そして、今回のWELQ問題。私がちょうどWebメディアに参戦したころに、彼らも参戦したらしい。当時はNAVER一強だったけど、いつの間にやら彼らのコンテンツに支配されてた。私が作るコンテンツは、そんな彼らのコンテンツの下に、ほそぼそと表示されてる。なんとかしたかったけど、どうにも勝てない日々だった。

いつもいつも、儲かるからといってインターネットをグレーに染めていく人たちが、当然のように儲かっていく。
そんな状況で私がしていることといえば、いち労働員として後処理に追われるか、儲からない蚊帳の外で落穂ひろいを粛々としているだけ。

真面目系Webメディアの正念場

いち労働員だったコンプガチャや二重価格問題のころは、「早くこんな世界から逃げよう」と思って実際逃げて、それで良かったのだけど。
でも今回は違う。Webメディアのコンテンツを作る責任を伴う立場で、WELQ問題が延焼していくのを見た。私はずっと、WELQと同様の手法で作られているFind Travelや、記事の作り方としてはそれらとほぼ一緒だと思われるRETRIPなどの旅行系メディアのコンテンツの作り方について疑問を持っていて、それらへの反発から、「すべて現地取材」を掲げた旅行系Webメディアを立ち上げたという経緯もある。
まあ、これが儲からない。1本あたりの制作コストが断然違うし、量も出せないし、おまけに投資できる金もない。ライターさんにはもっと報酬お渡ししたいのに、利益を出すことができない今それも難しいという状況。適法だけど儲からないビジネス、そんなビジネスをやっている私が悪い。センスがない。
ビジネスを作る力が弱すぎるのだろう。適法なやり方でビジネスを作れさえすれば、パクリメディアが蔓延することもなかっただろう。それを編みだせずこんなウジウジしてるから、インターネットの世界もこうなってしまった。ビジネスを作らないと。

真面目にやってきたWebメディアはついに正念場を迎えたのだと思う。ここで利益出せる仕組み作らないと、世の中に自分が面白いと思えるコンテンツを発信することがもうできなくなっちゃう。デイリーポータルさんもだいぶ長い間赤字だったみたいだけど、こちらは弱小ベンチャー企業。

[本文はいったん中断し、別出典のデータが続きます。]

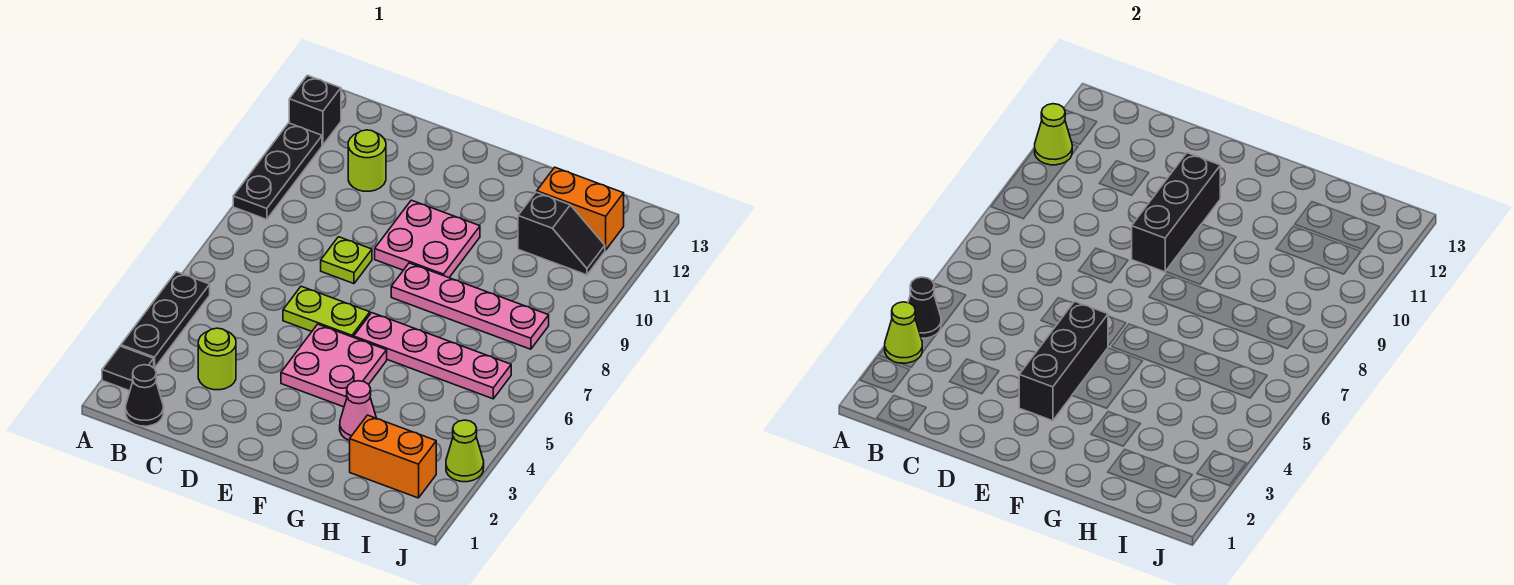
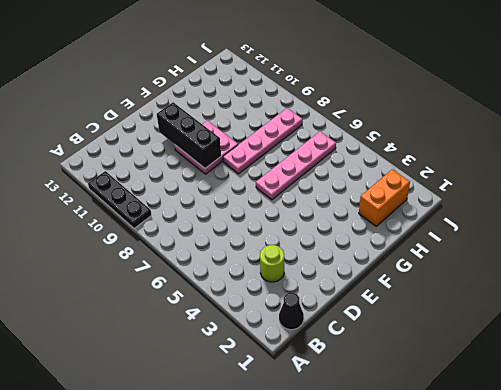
none -> black 1x1 tile [102,346,154,391]
none -> black 1x3 plate [121,272,210,368]
none -> black 1x1 brick [289,75,341,145]

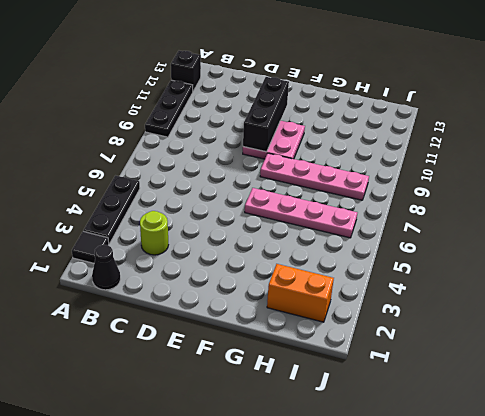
none -> lime 1x1 round brick [348,130,386,191]
none -> lime 1x2 plate [283,286,370,337]
none -> lime 1x1 plate [321,237,372,284]

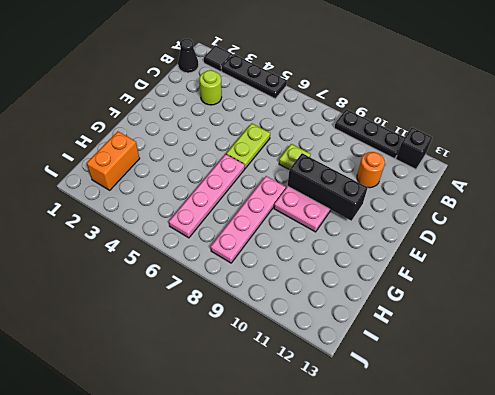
orange 1x1 round brick [357,152,385,188] -> lime 1x1 round brick [348,130,386,191]
none -> pink 2x2 plate [281,324,387,407]
none -> pink 1x1 cone [340,381,376,441]
none -> black 1x2 slope [518,192,605,275]

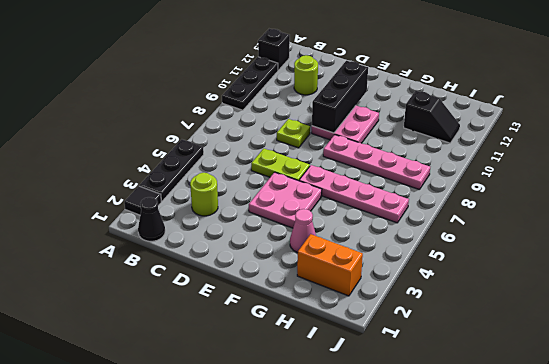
none -> orange 1x2 brick [537,167,624,250]
none -> lime 1x1 cone [446,420,484,482]
none -> lime 1x1 cone [885,302,922,363]

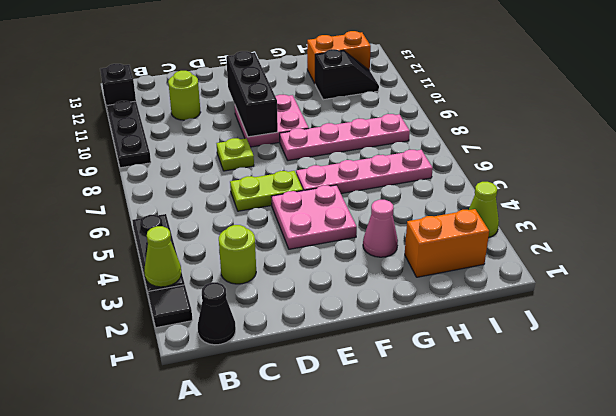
none -> black 1x1 cone [908,277,941,338]
none -> lime 1x1 cone [1035,104,1072,165]
none -> black 1x3 brick [1019,301,1108,421]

会社を潰したくない。なんとかしないと。なんとかします。という決意表明も兼ねて。

キュレーションメディアの1円ライターのこと

あとは、キュレーションメディアの1円ライター、つまり私としてはそれはパソコンとキーボードを使った「内職」だと思ってるんですが、それについてもモヤモヤがあるものの考えがまとまってないのでまた今度書けたら書かせてください。
なんというか、内職の需要があるのをいいことに、適法じゃないことを安い単価でやらせるなんて、ほんと悲しいと思って。私も大手でガッチガチに働くことはメンタル的にたぶん難しくて、家で働けたらなあと思うことが多いほうです(今は毎日出社しなくていい会社なのでそれも込みで潰したくない)。
世の中こんなに便利になってるのに、家にいながらにして働くことはまだ現実ラインとしては難しい。救世主だったはずのクラウドワークスやランサーズが、キュレーションメディアの案件で埋め尽くされる(おまけに今なお案件は減ってない)。その悲しさへの答えをまだ見つけられずにいます。

そしてうちの母親が、簿記も持ってて大手インフラ系企業でそれなりにやってたのにも関わらず、自分と弟を育てるために家にいなきゃいけなくて、それでやってたのが昆布を縛る仕事とのし袋にのしをつける仕事だった、というのを思い出しました。昆布を縛る仕事のほうは、私が潮臭いと学校で言われるようになったのをついに母親に言ったら辞めることになったけど。つらい記憶思い出してしもうた。
なんとかしたいのだけど。いまこのご時世ならなんとかできそうなのに。